Introduction/Background Breast angiosarcoma is rare and aggressive. It accounts for less than 1% of all breast malignancies. It can be developed after external beam radiation therapy or de novo. It has no distinguishing clinical or radiological characteristics, and it is commonly mistaken with other benign tumors.

Methodology We describe seven cases of primary breast angiosarcoma: 6 cases occurred de novo, and one case occurred after external radiation, collected from 1995 to 2022 in our institution.
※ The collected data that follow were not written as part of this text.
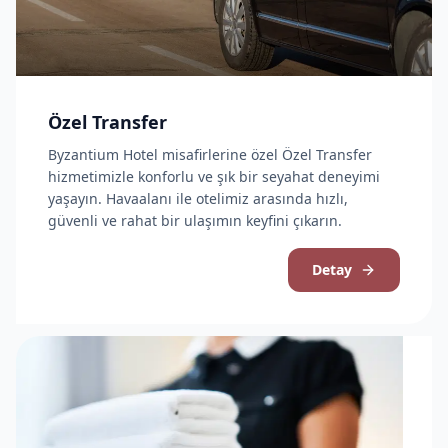
Özel Transfer
Byzantium Hotel misafirlerine özel Özel Transfer
hizmetimizle konforlu ve şık bir seyahat deneyimi
yaşayın. Havaalanı ile otelimiz arasında hızlı,
güvenli ve rahat bir ulaşımın keyfini çıkarın.
Detay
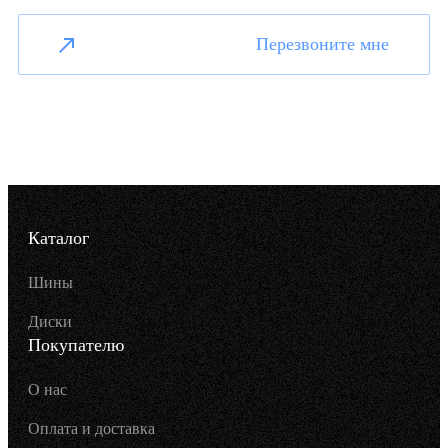
Перезвоните мне
Каталог
Шины
Диски
Покупателю
О нас
Оплата и доставка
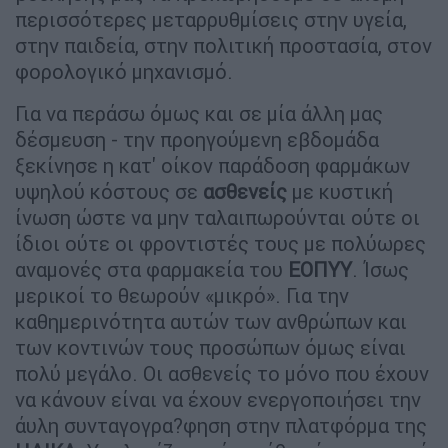
περισσότερες μεταρρυθμίσεις στην υγεία,
στην παιδεία, στην πολιτική προστασία, στον
φορολογικό μηχανισμό.
Για να περάσω όμως και σε μία άλλη μας
δέσμευση - την προηγούμενη εβδομάδα
ξεκίνησε η κατ' οίκον παράδοση φαρμάκων
υψηλού κόστους σε
ασθενείς
με κυστική
ίνωση ώστε να μην ταλαιπωρούνται ούτε οι
ίδιοι ούτε οι φροντιστές τους με πολύωρες
αναμονές στα φαρμακεία του
ΕΟΠΥΥ
. Ίσως
μερικοί το θεωρούν «μικρό». Για την
καθημερινότητα αυτών των ανθρώπων και
των κοντινών τους προσώπων όμως είναι
πολύ μεγάλο. Οι ασθενείς το μόνο που έχουν
να κάνουν είναι να έχουν ενεργοποιήσει την
άυλη συνταγογρα?φηση στην πλατφόρμα της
Results The median age at the diagnosis was 53 years. The tumor size ranges from 1 to 11 cm. Breast ecchymosis was noticed in one case, while six patients presented a palpable mass. Breast imaging didn’t show any pathognomic signs. The histological diagnosis was based on the positivity of endothelial markers CD31 and vimentin. One patient had a history of invasive breast carcinoma, initially treated by conservative surgery followed by radiotherapy. Ten years later, she developed an ipsilateral angiosarcoma. Mastectomy was performed. After five months, she developed a recurrence, treated with an excision followed by chemotherapy. Six cases were primary angiosarcoma: 4 patients had a mastectomy. Local recurrences were noted in 2 of them, respectively, after 6 months and 1 year. They had wide excision and flash radiation. The rest of the patients had a lumpectomy with free margins. One of them had 5 years follow-up with no sign of recurrence.2 patients had pulmonary metastasis. They had chemotherapy; one died after 1 month, and the other is lost of follow-up.

Conclusion The diagnosis of breast angiosarcoma is challenging, as it is frequently mistaken with other benign lesions. Physicians should be aware and consider the diagnosis even when confronted with a benign tumor clinical presentation. Treatment consists on mastectomy and radiation therapy without axillary dissection.